In sociology, Pierre Bourdieu's theory about cultural capital - that power is not only about wealth but also social status and culture - has been established for decades. It has also been proven by countless surveys, research projects, studies etc. The big issue is social reproduction, about how culture is part of maintenance of a class system. Generally speaking, in Western countries the gap between the richest and poorest has been widening since about the 1970's.

In terms of music, age is also a big factor, so naturally the older age bracket associated with it would by middle or old age accumulate some level of wealth (even if just standard middle class). I think its a fair bet so say that if you are young and like (let alone play) classical music then you probably went to a private school. If not, perhaps you where part of the priveleged few who got a scholarship? 

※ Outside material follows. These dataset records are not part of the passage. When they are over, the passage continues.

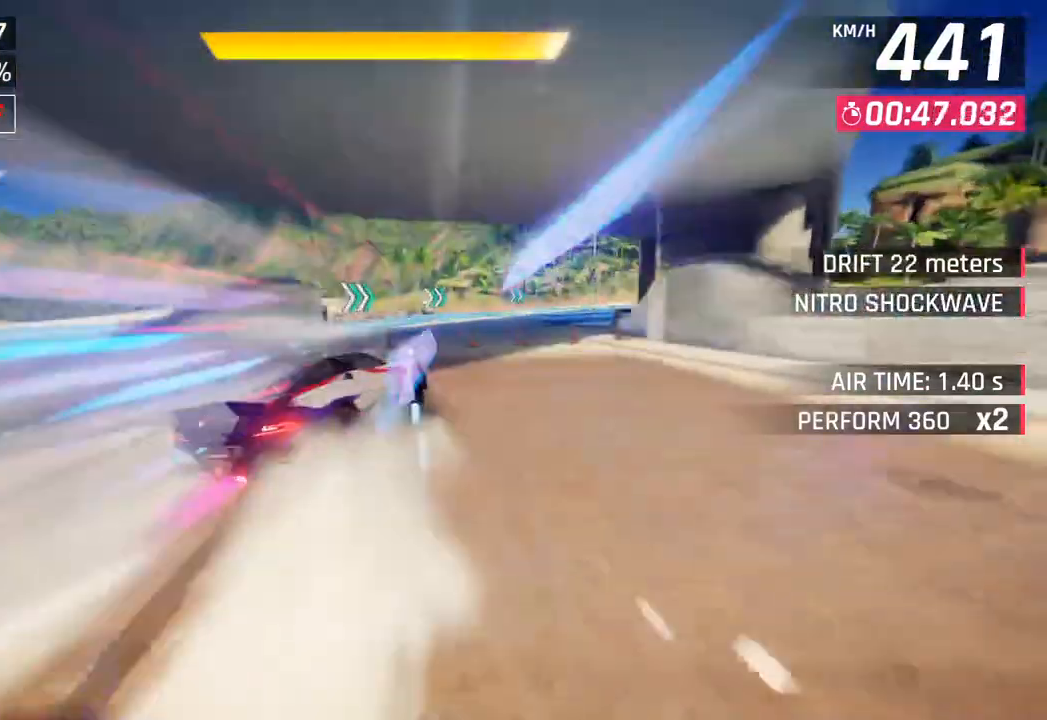
{"buttons": [], "left_stick": "right", "right_stick": "center", "events": [[183, "CROSS", "down"], [183, "R1", "down"], [233, "SQUARE", "down"], [450, "SQUARE", "up"], [467, "CROSS", "up"], [467, "R1", "up"]]}
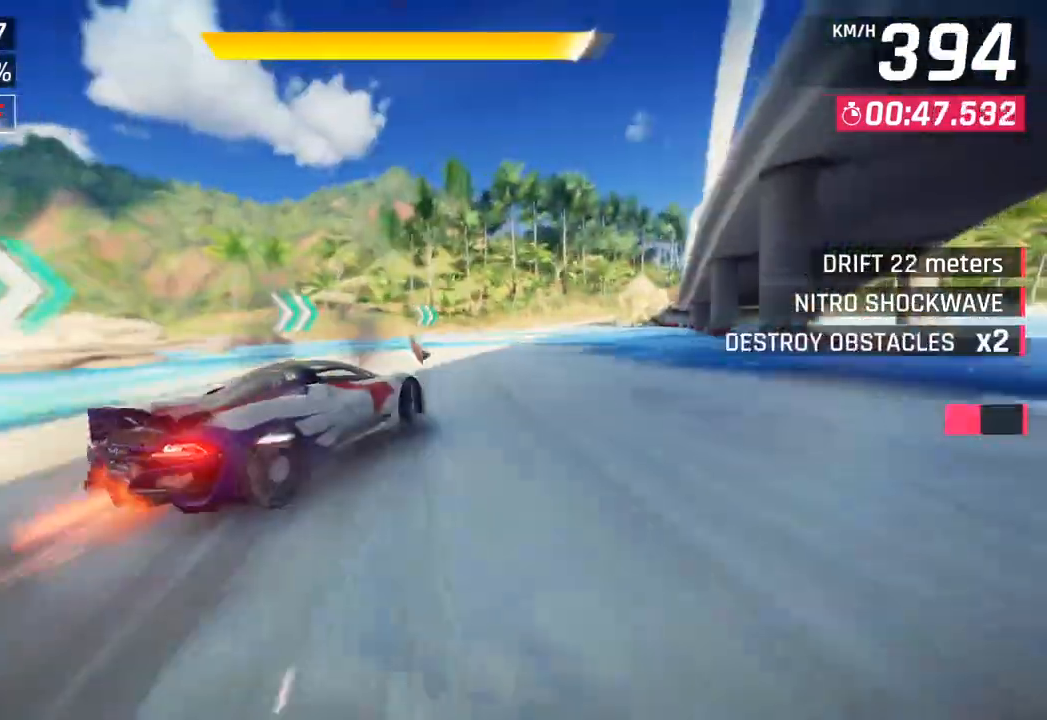
{"buttons": [], "left_stick": "right", "right_stick": "center", "events": []}
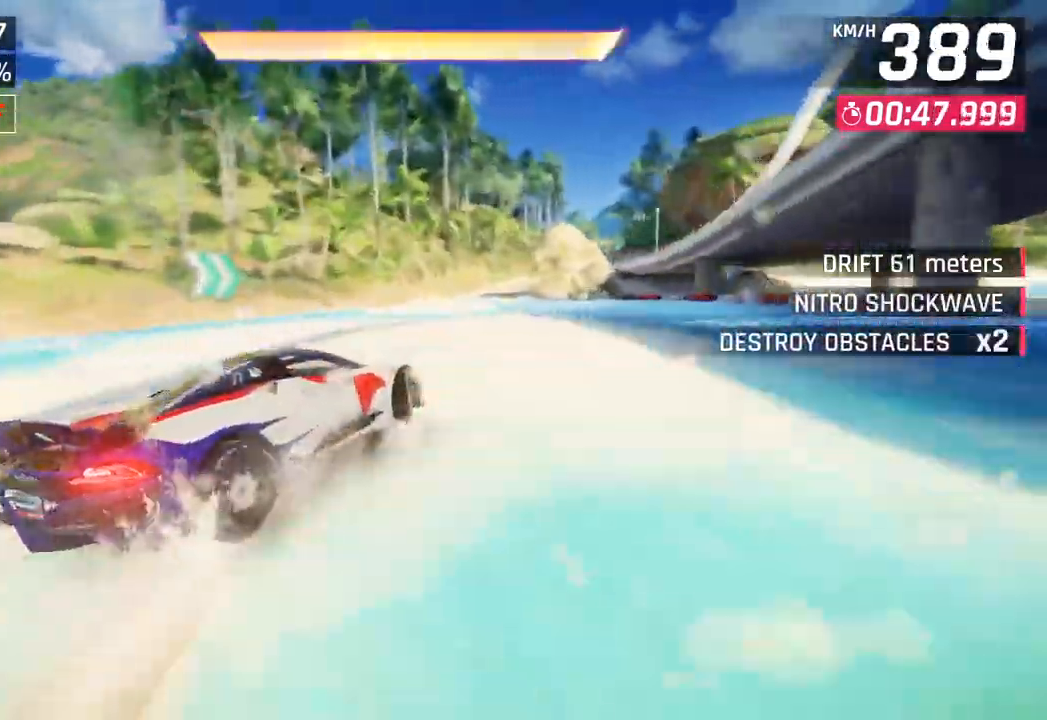
{"buttons": ["CROSS", "R1"], "left_stick": "right", "right_stick": "center", "events": [[133, "left_stick", "center"], [417, "CROSS", "down"], [417, "R1", "down"], [433, "left_stick", "right"]]}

The issue is that like many members of this forum I am educated but not rich, and for better or worse, I can hold a conversation about classical music, or to an extent other highbrow things like literature, visual art, history, and so on. Most concerts I have gone to are affordably priced, and I am not a regular concertgoer. I could never afford anything more expensive on a regular basis (eg. a seat to the Berlin Phil when it jets into town, or opera - which I hate anyway). At the same time, I am in a position of privilege relative to those who don't know (or don't care) who Beethoven is, or Shakespeare, or Michelangelo.

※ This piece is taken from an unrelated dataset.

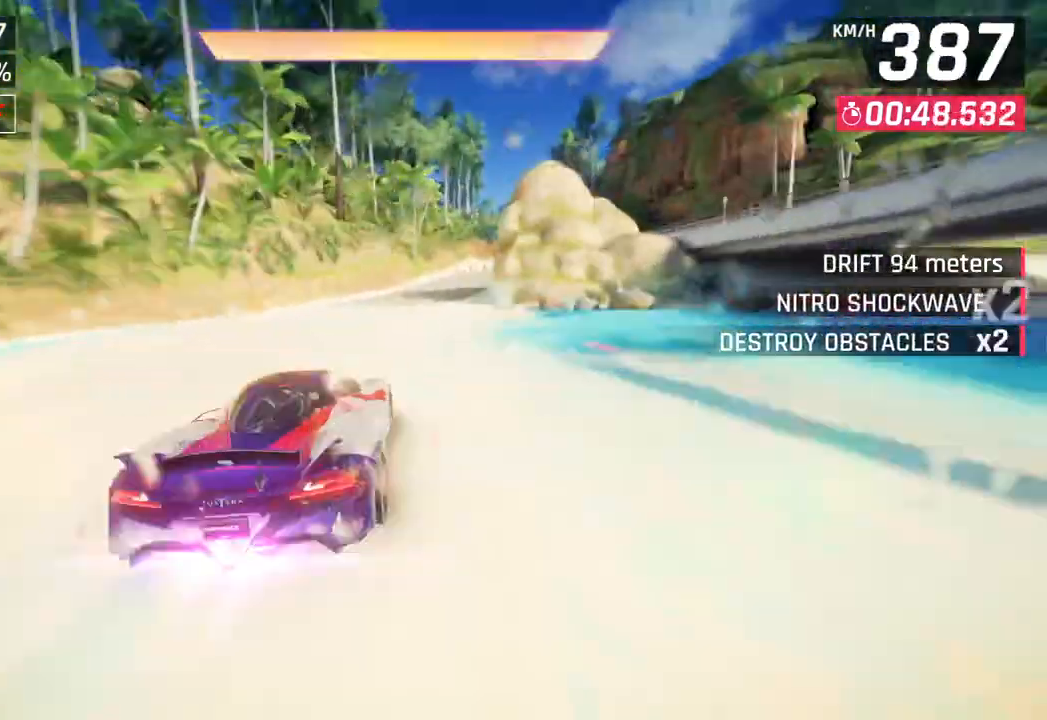
{"buttons": [], "left_stick": "right", "right_stick": "center", "events": [[83, "CROSS", "up"], [100, "R1", "up"]]}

I remember an episode of Yes Minister where the advisor Sir Humphrey Appleby is trying to explain arts funding to the minister, who is proposing the money be diverted to sports because unlike culture most people like it. Appleby, without any sense of irony, says that the arts need to be funded by government because nobody is interested in it. The minister retorts that this is pure elitism, the money should be spent on things the people like not on what they should like, and that Appleby is just saying this because he likes to go to the opera (which, unsurprisingly, he does).


----------



## alan davis (Oct 16, 2013)

Lifelong Classical Music lover here and a plumber since 16 years of age. Certainly no billionaire but have done OK and being self employed, have never got the sack. Will enjoy this afternoon by listening to my latest recording of the Ring Cycle.


----------



## Guest (Aug 25, 2018)

alan davis said:


> Lifelong Classical Music lover here and a plumber since 16 years of age. Certainly no billionaire but have done OK and being self employed, have never got the sack. Will enjoy this afternoon by listening to my latest recording of the Ring Cycle.


Nice! Which recording is it?


----------



## alan davis (Oct 16, 2013)

The Melba live recording from the State Opera of South Australia's 2004 "Ring" cycle. Of the 6 
"Rings" I own this has by far the best sound.


----------



## Merl (Jul 28, 2016)

alan davis said:


> The Melba live recording from the State Opera of South Australia's 2004 "Ring" cycle. Of the 6
> "Rings" I own this has by far the best sound.


No doubt you enjoy the singers' amazing pipes! :lol:

_* I apologise unconditionally for Merl's awful plumber pun. I will have a word with him about it. Love, Merl's carer. X_


----------